• Records taken from a collection:
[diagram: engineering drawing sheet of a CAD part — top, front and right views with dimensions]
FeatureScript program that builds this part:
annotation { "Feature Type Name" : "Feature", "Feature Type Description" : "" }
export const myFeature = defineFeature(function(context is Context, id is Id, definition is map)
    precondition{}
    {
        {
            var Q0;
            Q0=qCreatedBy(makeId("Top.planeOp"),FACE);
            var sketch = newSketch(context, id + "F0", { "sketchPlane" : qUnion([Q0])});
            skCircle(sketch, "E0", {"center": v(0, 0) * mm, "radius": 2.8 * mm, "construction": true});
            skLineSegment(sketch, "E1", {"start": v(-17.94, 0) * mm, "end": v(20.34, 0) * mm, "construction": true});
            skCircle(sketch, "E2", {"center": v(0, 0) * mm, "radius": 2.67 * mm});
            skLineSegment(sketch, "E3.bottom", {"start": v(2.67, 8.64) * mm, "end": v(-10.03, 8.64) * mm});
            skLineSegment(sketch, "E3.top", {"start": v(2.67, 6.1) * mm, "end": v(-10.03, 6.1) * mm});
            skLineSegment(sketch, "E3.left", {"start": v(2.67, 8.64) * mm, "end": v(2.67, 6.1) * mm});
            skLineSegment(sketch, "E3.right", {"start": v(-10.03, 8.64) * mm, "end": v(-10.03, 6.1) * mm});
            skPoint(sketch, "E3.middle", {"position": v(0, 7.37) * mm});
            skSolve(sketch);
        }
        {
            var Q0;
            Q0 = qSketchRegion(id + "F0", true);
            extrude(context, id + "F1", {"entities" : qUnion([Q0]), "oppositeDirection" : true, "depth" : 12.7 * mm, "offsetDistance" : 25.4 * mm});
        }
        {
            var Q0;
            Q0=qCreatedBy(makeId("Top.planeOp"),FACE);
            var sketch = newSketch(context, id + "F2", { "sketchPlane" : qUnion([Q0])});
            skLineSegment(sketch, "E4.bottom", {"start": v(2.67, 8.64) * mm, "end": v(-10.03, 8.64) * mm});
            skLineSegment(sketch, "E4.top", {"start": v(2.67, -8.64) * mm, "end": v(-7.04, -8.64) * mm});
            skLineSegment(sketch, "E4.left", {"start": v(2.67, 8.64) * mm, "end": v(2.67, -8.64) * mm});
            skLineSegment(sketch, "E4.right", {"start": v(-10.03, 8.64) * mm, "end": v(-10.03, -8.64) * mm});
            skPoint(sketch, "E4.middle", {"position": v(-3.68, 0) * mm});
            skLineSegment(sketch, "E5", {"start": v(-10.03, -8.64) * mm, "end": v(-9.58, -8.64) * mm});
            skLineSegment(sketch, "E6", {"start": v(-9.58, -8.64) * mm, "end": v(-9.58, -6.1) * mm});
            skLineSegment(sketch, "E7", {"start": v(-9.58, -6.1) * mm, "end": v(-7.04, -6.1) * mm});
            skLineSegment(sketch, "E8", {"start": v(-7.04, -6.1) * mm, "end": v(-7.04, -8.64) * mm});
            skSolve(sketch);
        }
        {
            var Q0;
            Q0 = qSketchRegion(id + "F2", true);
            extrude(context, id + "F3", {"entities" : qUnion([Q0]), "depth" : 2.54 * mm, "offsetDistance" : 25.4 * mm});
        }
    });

• The problem:
Return each line in the rows above that contains the string "bottom". Case counts.

• Reply to the exercise:
            skLineSegment(sketch, "E3.bottom", {"start": v(2.67, 8.64) * mm, "end": v(-10.03, 8.64) * mm});
            skLineSegment(sketch, "E4.bottom", {"start": v(2.67, 8.64) * mm, "end": v(-10.03, 8.64) * mm});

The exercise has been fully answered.